Why It’s So Very, Very Bad
If the previous paragraph didn’t convince you, let me explain further. Just being a female in this world is as close to living in Westeros as a real live human being can get. In my 32 years on this planet, I’ve witnessed some of the most heinous girl on girl crime imaginable, from shit talking and backstabbing to creating and pretending to be fake online boyfriends (oh the naivete of the 90s) just to ultimately crush their friends’ hearts. I’m ashamed to admit that I’ve been guilty of some of it myself — in the Game of Cunts, you win or you die and everyone must play. When I was a kid, there were three other girls in my neighborhood that I played together with all the time. One day, one of these girls, “Suzy,” decided she didn’t like another one of these girls, “Betsy.” She somehow convinced me and the remaining girl that we should cut Betsy out completely from all of our playdates. I don’t remember the details now, but I’m sure we weren’t kind about it as Betsy’s mom eventually organized a tea with all of us and our respective mothers to see what we could do to correct the situation. It was a lot like a mafia sit down between feuding families, but there were petits fours and way more pleases and thank yous. It was a child’s version of the exact same shit you see happening on any given episode of any one of these Real Housewives shows right after the episode where someone called someone else a bitch and threw a drink in her face. The only real difference is that I was about 11. These are grown women — women with apparent intelligence and successful careers — who still cling desperately to the High School Mean Girl mentality. They pump their bodies full of plastic and chemicals and botulism (never forget, Ladies, that that’s exactly what Botox is) and paint their faces with shellac and a trowel, then wear the sluttiest, skimpiest dress and the tallest, thinnest heels they can find in order to attend a social event on a fucking Wednesday night, all for the sole purpose of confronting their ex-bestie for being a bitch and a whore. And millions of women tune in each week to bear witness to these inane displays because these women are supposed to be who all women want to be. They’re vacuous and self-centered and really contribute nothing of value to the greater good of humanity, but OH MAN, the clothes! And the shoes and the jewelry! And the cars and the husbands! ALL THE THINGS!

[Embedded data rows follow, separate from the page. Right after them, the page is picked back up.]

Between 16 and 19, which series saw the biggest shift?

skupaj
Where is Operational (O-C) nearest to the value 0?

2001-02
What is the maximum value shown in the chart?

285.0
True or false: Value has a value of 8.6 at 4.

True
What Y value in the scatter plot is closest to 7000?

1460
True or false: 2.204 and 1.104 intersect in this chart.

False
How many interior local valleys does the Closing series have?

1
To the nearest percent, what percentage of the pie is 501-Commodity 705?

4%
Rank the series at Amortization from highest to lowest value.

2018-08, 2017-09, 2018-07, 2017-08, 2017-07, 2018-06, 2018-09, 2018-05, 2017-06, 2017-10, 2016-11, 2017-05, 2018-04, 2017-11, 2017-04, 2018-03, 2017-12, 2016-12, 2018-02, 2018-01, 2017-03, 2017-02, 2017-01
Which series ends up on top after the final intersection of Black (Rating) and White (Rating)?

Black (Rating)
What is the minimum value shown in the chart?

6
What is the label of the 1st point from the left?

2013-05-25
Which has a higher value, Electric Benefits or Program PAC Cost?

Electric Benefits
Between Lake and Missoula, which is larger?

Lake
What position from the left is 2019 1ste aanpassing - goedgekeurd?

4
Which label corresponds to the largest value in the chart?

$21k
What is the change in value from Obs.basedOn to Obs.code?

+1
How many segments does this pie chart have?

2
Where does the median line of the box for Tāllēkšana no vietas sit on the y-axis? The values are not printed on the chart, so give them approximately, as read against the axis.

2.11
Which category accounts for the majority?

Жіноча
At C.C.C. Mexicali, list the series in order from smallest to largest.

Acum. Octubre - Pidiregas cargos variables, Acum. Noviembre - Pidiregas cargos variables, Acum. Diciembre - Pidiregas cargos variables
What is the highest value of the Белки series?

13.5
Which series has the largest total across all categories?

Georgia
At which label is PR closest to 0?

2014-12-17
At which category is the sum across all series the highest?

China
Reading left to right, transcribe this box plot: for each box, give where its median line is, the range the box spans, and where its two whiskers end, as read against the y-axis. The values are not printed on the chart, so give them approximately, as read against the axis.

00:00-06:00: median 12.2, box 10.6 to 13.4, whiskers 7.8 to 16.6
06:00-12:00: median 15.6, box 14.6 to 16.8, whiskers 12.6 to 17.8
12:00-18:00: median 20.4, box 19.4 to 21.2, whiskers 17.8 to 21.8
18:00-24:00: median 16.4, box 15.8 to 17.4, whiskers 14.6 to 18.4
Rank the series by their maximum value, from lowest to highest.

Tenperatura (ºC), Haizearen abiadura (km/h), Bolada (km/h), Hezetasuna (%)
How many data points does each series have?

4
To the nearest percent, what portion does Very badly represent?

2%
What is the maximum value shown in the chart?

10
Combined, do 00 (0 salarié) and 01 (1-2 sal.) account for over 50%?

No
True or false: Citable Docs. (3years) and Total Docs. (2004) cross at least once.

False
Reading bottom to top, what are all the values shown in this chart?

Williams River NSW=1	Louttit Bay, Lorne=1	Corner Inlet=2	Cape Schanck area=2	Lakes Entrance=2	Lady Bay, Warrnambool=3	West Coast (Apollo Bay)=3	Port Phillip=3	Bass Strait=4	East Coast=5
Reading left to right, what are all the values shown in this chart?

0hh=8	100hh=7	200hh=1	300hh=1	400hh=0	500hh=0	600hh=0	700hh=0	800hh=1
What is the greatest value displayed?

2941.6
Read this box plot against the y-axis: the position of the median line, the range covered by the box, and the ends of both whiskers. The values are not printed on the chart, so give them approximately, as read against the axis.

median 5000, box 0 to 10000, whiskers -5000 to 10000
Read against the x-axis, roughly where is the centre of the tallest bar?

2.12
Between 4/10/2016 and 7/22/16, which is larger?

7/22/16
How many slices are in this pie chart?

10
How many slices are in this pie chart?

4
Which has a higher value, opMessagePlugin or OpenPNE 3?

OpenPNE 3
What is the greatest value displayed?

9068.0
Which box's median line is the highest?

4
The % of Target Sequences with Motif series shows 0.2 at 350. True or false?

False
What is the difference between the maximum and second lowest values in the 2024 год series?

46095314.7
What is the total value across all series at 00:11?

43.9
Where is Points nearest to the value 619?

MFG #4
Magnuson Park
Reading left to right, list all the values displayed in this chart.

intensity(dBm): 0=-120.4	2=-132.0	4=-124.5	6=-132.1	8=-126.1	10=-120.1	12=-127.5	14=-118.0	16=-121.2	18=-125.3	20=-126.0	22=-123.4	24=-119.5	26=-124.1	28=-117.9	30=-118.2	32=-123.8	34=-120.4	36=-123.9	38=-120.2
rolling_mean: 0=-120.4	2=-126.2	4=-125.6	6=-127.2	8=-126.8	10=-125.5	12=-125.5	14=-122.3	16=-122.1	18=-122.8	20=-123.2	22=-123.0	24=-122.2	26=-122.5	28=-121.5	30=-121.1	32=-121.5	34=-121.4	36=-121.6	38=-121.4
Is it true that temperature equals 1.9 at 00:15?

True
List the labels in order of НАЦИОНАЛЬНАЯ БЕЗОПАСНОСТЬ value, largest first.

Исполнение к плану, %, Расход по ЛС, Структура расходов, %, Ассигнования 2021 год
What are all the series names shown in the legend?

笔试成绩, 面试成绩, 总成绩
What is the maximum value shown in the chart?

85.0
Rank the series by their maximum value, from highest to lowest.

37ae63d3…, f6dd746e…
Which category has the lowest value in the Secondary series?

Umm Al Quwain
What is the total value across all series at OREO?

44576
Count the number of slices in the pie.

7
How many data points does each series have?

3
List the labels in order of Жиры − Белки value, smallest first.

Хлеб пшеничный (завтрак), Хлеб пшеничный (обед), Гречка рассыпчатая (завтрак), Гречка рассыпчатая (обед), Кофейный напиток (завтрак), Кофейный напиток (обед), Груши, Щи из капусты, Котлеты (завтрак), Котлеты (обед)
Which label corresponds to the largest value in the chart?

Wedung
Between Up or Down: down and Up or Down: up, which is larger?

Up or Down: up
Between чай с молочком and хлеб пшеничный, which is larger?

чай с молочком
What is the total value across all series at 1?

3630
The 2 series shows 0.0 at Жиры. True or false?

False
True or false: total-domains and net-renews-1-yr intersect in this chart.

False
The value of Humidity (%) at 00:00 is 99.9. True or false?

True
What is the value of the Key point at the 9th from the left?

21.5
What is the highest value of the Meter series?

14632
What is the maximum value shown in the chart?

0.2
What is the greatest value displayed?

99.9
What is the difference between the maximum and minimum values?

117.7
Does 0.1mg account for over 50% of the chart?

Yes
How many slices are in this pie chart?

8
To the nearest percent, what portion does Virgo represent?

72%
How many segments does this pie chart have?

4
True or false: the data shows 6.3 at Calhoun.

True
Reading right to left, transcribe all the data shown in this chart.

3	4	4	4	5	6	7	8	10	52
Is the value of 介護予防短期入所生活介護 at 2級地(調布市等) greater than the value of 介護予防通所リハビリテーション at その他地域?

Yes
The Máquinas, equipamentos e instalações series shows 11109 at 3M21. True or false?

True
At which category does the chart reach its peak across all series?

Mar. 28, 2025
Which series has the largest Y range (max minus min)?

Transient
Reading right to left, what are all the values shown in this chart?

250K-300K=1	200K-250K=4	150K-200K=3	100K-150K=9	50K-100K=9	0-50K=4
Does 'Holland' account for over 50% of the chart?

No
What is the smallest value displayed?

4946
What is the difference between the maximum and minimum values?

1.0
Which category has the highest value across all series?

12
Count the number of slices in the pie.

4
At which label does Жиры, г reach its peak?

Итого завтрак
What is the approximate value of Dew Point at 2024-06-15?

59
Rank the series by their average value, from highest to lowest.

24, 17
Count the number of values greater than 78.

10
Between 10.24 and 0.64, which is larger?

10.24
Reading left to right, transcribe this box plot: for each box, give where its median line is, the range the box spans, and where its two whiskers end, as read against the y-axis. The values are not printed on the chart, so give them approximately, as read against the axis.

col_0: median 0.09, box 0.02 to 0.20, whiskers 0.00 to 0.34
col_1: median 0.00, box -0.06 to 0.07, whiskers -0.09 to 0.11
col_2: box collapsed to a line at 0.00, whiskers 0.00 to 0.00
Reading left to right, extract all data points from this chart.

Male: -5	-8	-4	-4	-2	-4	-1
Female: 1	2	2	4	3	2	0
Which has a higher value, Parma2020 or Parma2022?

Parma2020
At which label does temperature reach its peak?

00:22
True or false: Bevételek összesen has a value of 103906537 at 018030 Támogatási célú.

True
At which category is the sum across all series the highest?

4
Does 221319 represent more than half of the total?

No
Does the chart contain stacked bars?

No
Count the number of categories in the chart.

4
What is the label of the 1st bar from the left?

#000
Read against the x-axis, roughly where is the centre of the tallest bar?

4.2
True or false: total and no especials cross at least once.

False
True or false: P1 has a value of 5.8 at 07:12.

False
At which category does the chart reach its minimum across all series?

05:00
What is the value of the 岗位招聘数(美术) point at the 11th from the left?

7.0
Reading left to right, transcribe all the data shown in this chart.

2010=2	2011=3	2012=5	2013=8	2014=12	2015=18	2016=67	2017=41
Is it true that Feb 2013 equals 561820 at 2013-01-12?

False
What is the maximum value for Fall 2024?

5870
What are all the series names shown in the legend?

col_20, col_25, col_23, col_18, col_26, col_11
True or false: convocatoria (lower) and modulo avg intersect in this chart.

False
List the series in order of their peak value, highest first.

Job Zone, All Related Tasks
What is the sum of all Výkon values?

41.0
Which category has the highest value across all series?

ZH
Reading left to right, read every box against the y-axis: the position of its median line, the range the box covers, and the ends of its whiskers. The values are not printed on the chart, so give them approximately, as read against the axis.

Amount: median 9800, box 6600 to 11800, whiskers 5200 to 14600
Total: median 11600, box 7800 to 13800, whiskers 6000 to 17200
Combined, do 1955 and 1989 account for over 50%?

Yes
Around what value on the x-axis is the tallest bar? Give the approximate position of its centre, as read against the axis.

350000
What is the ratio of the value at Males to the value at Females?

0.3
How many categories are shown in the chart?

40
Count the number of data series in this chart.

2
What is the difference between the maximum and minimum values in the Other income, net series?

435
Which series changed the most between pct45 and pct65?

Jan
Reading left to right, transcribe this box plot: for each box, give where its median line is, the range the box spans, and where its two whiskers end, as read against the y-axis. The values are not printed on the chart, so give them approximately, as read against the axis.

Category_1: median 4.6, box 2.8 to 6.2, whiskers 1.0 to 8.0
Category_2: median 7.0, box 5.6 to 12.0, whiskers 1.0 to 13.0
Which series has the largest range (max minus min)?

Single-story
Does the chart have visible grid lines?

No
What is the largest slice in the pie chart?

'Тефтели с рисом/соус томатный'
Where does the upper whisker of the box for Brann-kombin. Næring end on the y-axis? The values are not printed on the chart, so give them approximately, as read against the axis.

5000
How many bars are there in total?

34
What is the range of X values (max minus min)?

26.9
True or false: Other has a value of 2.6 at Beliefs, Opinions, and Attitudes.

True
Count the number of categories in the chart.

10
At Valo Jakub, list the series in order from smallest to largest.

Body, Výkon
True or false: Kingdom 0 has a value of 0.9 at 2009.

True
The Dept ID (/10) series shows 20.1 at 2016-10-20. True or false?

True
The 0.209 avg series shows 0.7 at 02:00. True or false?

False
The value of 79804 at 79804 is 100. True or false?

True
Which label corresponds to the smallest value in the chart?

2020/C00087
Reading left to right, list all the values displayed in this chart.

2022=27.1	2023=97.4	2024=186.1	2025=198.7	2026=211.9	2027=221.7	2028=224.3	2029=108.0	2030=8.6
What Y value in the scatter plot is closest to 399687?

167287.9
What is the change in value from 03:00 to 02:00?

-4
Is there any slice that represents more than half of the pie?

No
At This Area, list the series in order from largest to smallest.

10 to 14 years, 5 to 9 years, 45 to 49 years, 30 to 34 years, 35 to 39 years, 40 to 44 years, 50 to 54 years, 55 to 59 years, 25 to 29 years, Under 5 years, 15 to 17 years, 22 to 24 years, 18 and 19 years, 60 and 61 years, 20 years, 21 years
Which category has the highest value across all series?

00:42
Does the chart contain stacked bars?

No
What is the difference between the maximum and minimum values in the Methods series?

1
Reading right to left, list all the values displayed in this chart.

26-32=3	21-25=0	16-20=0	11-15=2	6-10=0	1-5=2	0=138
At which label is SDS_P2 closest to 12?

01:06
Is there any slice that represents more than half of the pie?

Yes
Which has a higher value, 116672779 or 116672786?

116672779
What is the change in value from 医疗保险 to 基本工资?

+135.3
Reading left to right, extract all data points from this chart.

If I’m to believe what Bravo is selling, that all women, deep down, really just want to be the grownup version of Homecoming Queen, then I’m going to need to see something else. Something like The Real Justices of the Supreme Court, where Ruth Bader Ginsburg and Sonia Sotomayor get into hair-pulling slap fights because GOD KNOWS that Ginsburg bitch looks like the type to tell you to your face that your Supreme Court Justice robes look really good on you, then call Sandra Day O’Connor that night to let her know that she missed out on how fat your earrings made you look.